Royal Society
University Research Fellowships
- Award winner: Daniel Credgington
- Institution: University of Cambridge
- Value: £453,007
Spin-control and spin-dependent recombination in organic electronics
- Award winner: Alberto Sesana
- Institution: University of Birmingham
- Value: £458,331
Gravitational wave detection with pulsar timing arrays
- Award winner: Sam Vinko
- Institution: University of Oxford
- Value: £479,642
From stars to proteins: unveiling material response in intense X-ray fields
Arts and Humanities Research Council
Amplification Awards
- Award winner: Elton Barker
- Institution: The Open University
- Value: £63,851
Pelagios 4: studying the places of our past through early geospatial documents that refer to them
- Award winner: Tillman Weyde
- Institution: City University London
- Value: £61,423
An integrated audio-symbolic model of music similarity
National Institute for Health Research
Efficacy and Mechanism Evaluation programme
- Award winner: Karl Herholz
- Institution: University of Manchester
- Value: £725,908
Imaging cerebral neuroinflammation in acute and chronic cerebrovascular disease: a predictor of outcome and biomarker for guiding treatment
Biotechnology and Biological Sciences Research Council
Research Grants
- Award winner: Sarah De Val
- Institution: University of Oxford
- Value: £518,153
Regulatory pathways controlling venous identity
- Award winner: Vardis Ntoukakis
- Institution: University of Warwick
- Value: £366,5
Molecular mechanism regulating MAPKs activation within resistance complexes
- Award winner: Corinne Houart
- Institution: King’s College London
- Value: £490,598
Control of cell-cell interactions in forebrain morphogenesis
- Award winner: Lonneke Vervelde
- Institution: University of Edinburgh
- Value: £393,498
Elucidating local site and cell types involved in antigen uptake, processing and presentation in the chicken
In detail
Award winner: Jose Jiménez
Institution: University of Surrey
Value: £376,000
The role of the cellular economics in the expression of exogenous genes: towards modularity in synthetic circuit design
This project will explore how cells distribute resources needed for gene expression and how this process could be modified for practical use.

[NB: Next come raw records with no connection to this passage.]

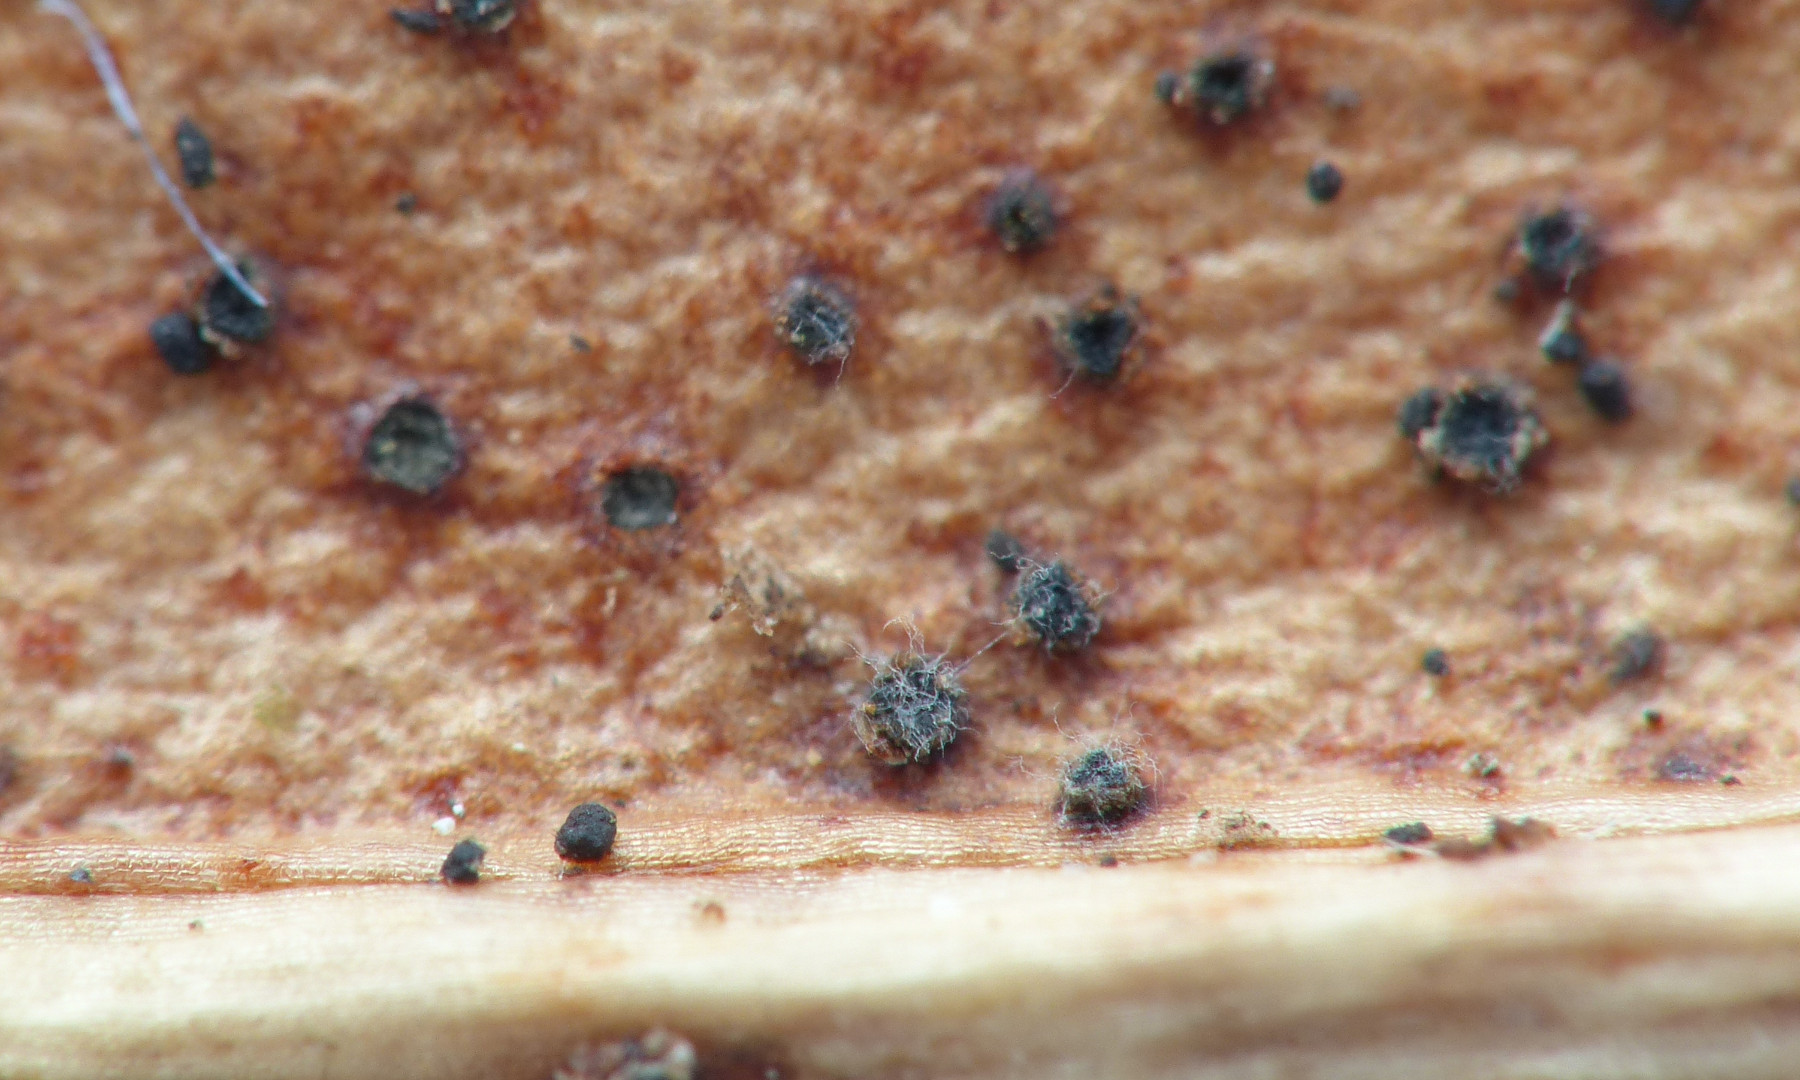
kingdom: Fungi
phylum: Ascomycota
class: Leotiomycetes
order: Helotiales
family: Cenangiaceae
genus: Trochila
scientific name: Trochila laurocerasi
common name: kirsebær-lågskive
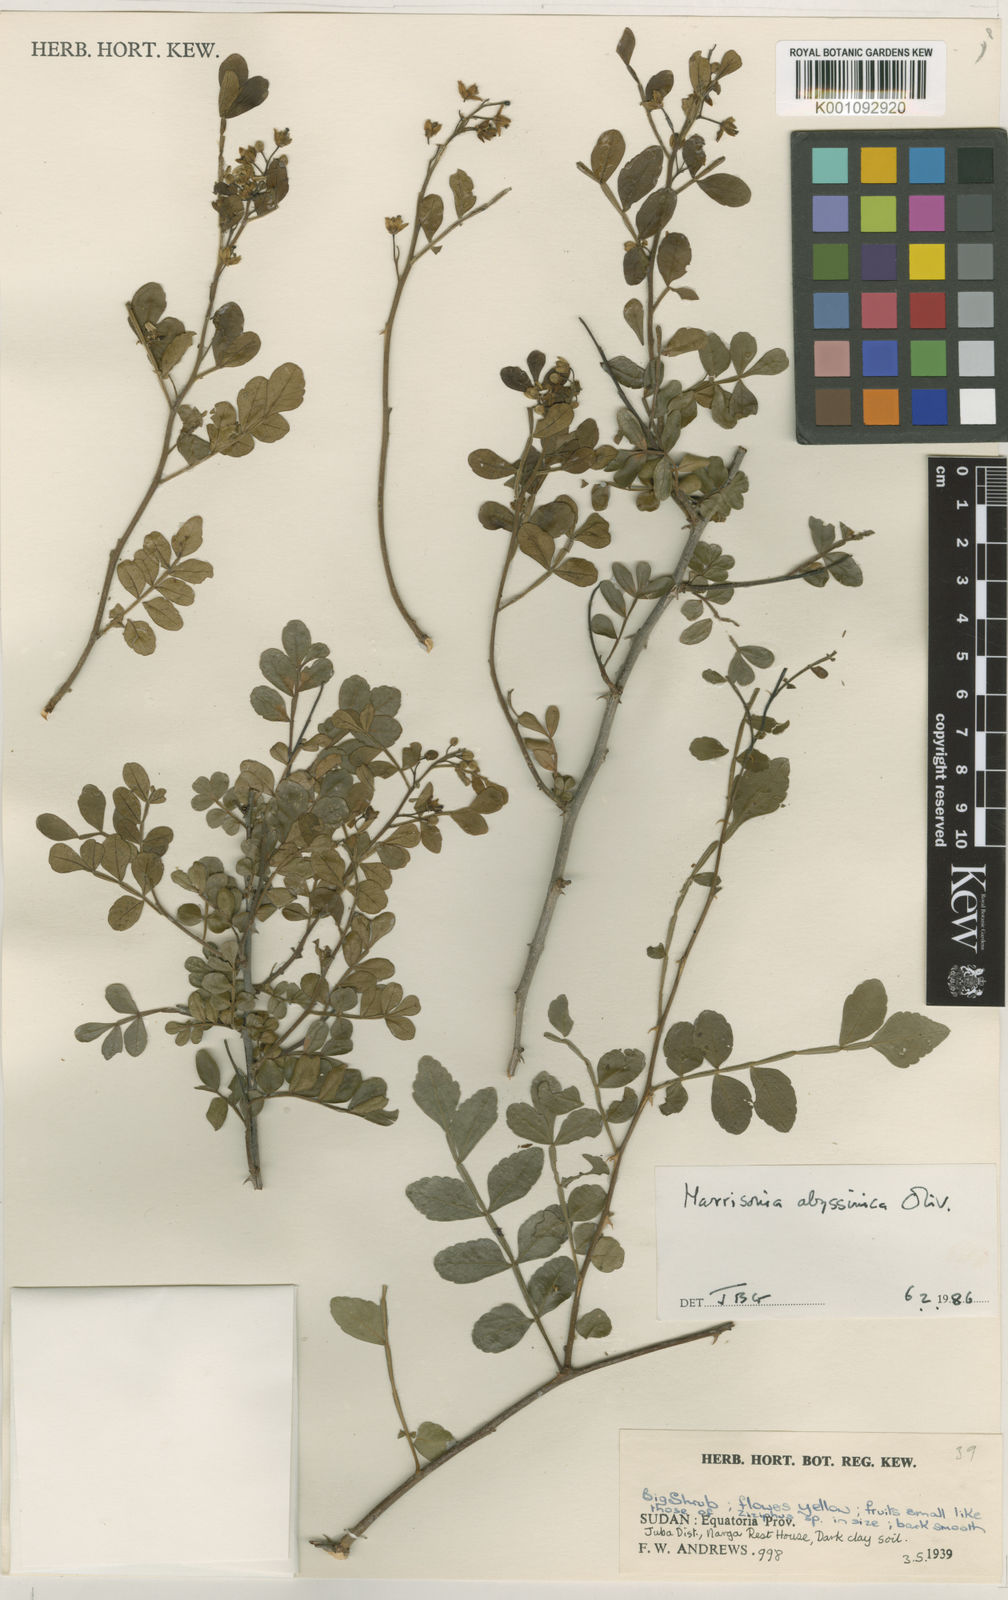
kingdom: Plantae
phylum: Tracheophyta
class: Magnoliopsida
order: Sapindales
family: Rutaceae
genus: Harrisonia
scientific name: Harrisonia abyssinica
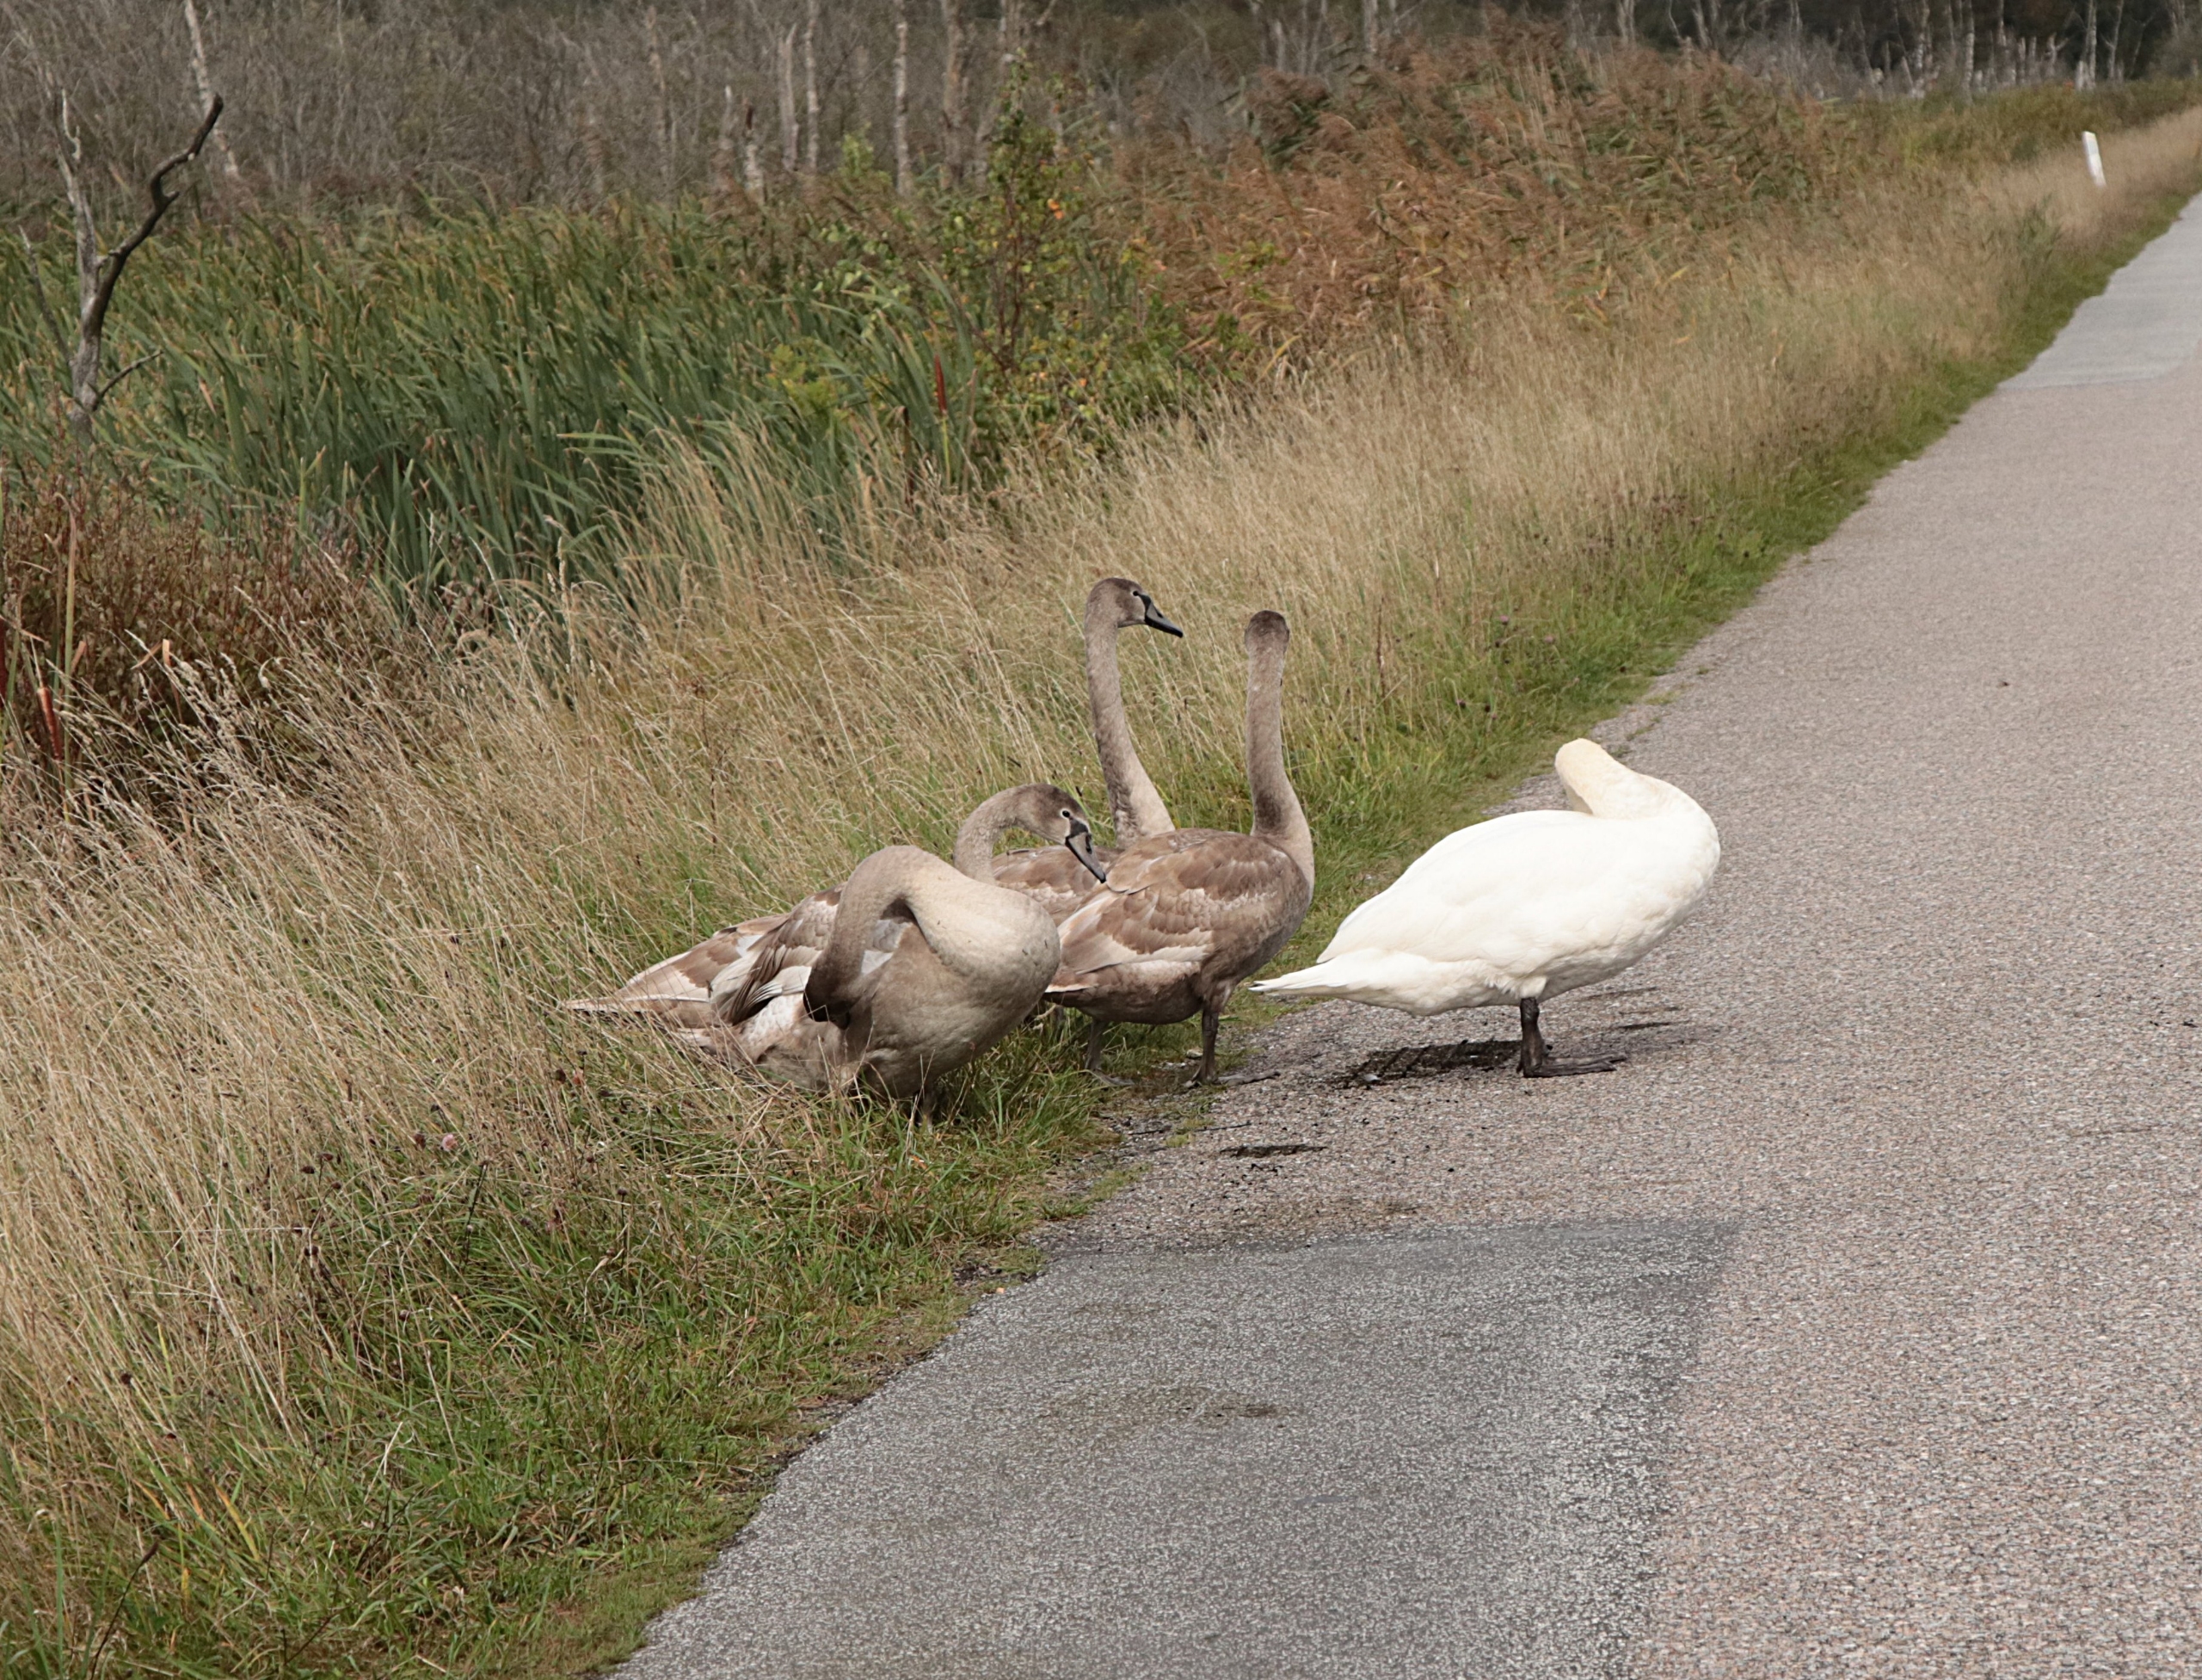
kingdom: Animalia
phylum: Chordata
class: Aves
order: Anseriformes
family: Anatidae
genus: Cygnus
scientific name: Cygnus olor
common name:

Using E. coli, Jose Jiménez, lecturer in synthetic biology, aims to unravel the characteristics of the cell economy – where all genes compete for the same transcriptional and translational machinery – and to explore the hypothesis that distribution of resources in the cell can be optimised. “By understanding how different genes compete for the same cell machinery, we hope to produce cells with an improved distribution, and design genetic circuits that take advantage of that and use resources more efficiently,” he said. “This is important for biotechnology, especially when genes from other organisms are inserted into a host for a particular function.”